“He never traveled alone,” she said, jabbing a finger in the air when Roarke joined her. “Not one time I can find here. Not even to see big sis—and the locals checked her out. Jones didn’t take his passport, so he’s not hiding on a sheep ranch in Australia, but she let him—even insisted—they check all her communications, so
we’d know he hasn’t contacted her.”
“Some are what they seem,” he commented. “Law-abiding.”
“Some. When little brother went anywhere, he was either with big brother, big sister, the parents. The father acted as chaperone or whatever they’d call it the single time he went on a mission—a youth group deal. Everything I find has one of them with corresponding travel. So I call a big pile of bullshit on him sailing off to Africa, for Christ’s sake, to break his cherry.”
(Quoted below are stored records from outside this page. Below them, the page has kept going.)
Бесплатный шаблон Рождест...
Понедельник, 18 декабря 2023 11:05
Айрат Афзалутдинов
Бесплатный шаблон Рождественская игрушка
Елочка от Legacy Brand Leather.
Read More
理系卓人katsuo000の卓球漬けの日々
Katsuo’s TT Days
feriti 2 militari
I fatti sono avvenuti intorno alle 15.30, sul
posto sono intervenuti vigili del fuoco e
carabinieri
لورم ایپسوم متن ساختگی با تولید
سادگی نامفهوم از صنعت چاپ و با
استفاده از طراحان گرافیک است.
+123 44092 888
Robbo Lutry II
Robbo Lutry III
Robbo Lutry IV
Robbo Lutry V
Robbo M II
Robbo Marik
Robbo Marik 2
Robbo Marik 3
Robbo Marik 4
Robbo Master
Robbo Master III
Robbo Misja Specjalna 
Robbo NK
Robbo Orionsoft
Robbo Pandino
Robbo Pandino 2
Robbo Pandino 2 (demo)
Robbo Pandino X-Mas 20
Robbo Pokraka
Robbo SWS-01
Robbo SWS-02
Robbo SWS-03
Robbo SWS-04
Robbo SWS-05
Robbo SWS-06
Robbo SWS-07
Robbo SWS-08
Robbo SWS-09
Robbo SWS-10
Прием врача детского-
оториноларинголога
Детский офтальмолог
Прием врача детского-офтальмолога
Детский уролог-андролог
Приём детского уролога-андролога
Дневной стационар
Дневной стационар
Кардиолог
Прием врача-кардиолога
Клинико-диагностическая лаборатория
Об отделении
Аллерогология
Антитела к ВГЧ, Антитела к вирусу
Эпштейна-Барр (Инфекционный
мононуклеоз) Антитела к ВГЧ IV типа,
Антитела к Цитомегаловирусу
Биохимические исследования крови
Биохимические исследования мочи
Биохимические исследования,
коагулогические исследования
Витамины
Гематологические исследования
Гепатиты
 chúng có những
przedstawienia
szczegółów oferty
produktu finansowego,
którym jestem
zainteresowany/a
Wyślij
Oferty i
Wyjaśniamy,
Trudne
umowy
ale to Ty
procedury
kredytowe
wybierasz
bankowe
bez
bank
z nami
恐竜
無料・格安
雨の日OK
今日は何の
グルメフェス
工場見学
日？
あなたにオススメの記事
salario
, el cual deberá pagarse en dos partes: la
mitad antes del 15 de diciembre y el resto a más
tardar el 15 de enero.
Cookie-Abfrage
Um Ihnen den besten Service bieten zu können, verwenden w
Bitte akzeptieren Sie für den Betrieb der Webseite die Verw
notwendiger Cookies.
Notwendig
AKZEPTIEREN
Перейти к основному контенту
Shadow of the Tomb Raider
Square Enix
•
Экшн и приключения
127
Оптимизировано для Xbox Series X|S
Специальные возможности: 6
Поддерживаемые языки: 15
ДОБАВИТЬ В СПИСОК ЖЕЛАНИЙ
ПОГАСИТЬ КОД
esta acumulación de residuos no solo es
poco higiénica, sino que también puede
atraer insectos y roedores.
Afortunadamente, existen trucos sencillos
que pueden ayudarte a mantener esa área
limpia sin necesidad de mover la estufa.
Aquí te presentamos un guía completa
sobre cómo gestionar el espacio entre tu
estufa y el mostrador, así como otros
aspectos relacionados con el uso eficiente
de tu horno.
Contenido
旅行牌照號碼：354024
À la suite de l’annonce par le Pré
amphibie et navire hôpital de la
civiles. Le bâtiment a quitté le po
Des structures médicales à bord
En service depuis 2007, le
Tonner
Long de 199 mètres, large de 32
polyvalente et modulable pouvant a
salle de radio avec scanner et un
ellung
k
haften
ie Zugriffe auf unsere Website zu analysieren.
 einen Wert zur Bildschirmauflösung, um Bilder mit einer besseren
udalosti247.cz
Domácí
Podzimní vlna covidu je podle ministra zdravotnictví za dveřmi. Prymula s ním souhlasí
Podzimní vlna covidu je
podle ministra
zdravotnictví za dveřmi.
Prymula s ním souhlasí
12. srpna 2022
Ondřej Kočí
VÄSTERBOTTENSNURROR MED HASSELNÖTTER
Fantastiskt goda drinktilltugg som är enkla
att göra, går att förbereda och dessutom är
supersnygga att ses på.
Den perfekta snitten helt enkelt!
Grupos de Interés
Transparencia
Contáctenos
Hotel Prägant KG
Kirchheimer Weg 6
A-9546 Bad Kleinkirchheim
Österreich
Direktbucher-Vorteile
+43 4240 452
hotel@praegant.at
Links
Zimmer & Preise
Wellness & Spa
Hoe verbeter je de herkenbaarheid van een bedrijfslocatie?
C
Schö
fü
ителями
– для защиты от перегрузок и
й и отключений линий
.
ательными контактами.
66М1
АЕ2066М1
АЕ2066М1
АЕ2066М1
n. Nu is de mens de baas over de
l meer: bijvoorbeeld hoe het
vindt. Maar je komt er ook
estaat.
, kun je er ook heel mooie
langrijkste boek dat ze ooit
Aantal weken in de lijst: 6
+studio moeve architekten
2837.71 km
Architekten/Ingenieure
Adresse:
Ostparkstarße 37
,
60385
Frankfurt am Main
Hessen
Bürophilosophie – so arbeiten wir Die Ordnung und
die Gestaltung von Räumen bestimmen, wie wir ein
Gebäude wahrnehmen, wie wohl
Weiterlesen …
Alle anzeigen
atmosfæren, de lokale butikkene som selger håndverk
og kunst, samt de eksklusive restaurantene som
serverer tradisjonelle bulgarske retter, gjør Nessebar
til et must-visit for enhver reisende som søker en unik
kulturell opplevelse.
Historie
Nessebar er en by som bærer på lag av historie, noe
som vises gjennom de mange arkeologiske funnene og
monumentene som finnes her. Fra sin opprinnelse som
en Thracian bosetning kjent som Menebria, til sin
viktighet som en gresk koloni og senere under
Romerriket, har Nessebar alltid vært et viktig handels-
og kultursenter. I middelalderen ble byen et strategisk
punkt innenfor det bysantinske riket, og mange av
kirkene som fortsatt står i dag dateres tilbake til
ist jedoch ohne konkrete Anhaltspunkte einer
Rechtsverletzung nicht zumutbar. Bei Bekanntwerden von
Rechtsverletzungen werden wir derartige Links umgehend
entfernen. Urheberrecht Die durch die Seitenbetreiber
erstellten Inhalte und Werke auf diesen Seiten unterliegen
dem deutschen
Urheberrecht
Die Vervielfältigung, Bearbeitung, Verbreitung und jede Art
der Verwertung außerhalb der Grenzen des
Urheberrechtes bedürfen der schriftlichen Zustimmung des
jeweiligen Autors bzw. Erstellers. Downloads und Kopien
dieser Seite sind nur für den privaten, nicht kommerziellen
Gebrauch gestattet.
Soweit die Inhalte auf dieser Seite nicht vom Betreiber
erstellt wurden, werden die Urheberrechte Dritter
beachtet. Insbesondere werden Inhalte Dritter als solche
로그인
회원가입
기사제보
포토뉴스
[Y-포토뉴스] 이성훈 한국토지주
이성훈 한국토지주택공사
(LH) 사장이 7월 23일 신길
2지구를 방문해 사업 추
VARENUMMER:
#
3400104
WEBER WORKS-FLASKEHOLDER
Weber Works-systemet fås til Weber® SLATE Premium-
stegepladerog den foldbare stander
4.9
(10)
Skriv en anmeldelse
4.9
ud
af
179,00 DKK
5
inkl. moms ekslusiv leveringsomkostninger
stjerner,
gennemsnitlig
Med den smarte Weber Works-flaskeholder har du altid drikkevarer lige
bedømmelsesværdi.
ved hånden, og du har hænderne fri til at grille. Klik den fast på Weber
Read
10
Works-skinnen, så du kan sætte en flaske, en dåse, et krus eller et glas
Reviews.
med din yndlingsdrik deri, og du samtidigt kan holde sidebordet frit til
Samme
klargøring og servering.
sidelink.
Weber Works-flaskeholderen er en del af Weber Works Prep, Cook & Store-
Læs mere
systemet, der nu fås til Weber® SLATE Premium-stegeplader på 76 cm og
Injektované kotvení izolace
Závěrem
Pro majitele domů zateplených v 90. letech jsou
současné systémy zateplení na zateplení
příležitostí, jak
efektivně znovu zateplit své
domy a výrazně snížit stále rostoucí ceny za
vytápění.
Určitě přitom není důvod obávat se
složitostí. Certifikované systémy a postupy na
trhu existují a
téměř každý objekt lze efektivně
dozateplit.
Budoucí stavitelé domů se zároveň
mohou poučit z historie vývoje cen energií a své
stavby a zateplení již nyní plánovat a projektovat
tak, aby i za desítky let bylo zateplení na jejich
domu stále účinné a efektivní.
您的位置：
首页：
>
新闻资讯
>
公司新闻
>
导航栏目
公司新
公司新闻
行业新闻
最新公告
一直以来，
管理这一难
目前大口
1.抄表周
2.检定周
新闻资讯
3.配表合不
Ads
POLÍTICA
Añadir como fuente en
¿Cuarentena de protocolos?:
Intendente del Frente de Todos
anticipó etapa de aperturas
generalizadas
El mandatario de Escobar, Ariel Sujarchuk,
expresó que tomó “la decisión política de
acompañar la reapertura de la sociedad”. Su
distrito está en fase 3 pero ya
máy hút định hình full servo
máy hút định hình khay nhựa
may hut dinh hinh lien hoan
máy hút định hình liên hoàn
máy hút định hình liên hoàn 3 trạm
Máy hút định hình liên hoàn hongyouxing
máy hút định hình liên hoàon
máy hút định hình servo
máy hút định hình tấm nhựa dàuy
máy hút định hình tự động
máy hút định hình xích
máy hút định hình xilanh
“One way to put it. You’d already concluded the younger brother didn’t go to Africa.”
“Conclusions aren’t proof, and neither is this. But it adds weight. I travel,” she said. “Now. I travel now. We go places where there aren’t dead bodies.”
“We do, on occasion. And as you’ve mentioned it, I thought we might do just that for a few days after the holidays. Go somewhere without corpses.”
“Oh.”
He flicked a finger down the dent in her chin. “Your usual enthusiastic reaction. I’m thinking warm, blue skies, blue water, white beaches, and foolish drinks with umbrellas stuck in them.”
“Oh,” she said in an entirely different tone.
“I know your weakness, yes.” Now he kissed her lightly. “I thought the island, unless you have some secret desire to see another tropical locale.”
Not everybody had a husband with his own island, she thought. She’d even mostly stopped feeling weird about it. Because white sand, blue water hooked her like a fish.
“I could put in for the time, if I’m not in the middle of a hot one.”
“We’ll imagine us both in several hot ones—on the island. It’s already, tentatively, on your calendar.”
“That damn calendar has a life of its own.”
“Which means so do you.”
“Yeah. He doesn’t.” She gestured to Jones’s photo. “His work’s his life, and I get it. But he struck me as sort of balanced and content on that initial impression thing. Not like little brother. They surrounded him. No solo travel, like I said—at least none that shows. No particular job, and what he did have they ran. No hint of relationships unless we count Shelby and her famous bjs.”
“Let’s not.”
“No one mentions any friends, none of the staff ever had anything but the lightest, vaguest things to say. He never left an impression. He was weightless. What time is it in Zimbabwe?”
“Too late. And here as well. Sleep on it.” He pulled her to her feet. “If Mira’s right, and she most often is, he’ll come back. At the very least he’ll contact his sister. Will she tell you?”
“I think she will. Blood may be thicker, but she’s scared, and she’s sick. People who are scared and sick call the cops.”
“Then sleep on it.”
She stopped on her way out with him, looked back at the board. “The last vic? We can’t find her. No matches, not yet, and we’ve been running the search for hours. Feeney’s doing a global, and no matches. She’s no one.”
“She’s yours.”
For now, Eve thought, that had to be enough.
• • •
She had all the faces, and woke with a faint memory of dreaming of them again. But she couldn’t remember what they’d said. She felt as though there was little left for the girls to tell her now.
She had it all in front of her, somehow. If she’d taken the right track, if her beliefs were valid, she would deliver justice, what she could of it, to the victims. She would give answers to those who’d loved and searched for them.
And if she’d gone wrong, if she’d turned the wrong way, she’d go back and start again.
She said as much to Roarke as she dressed for the day.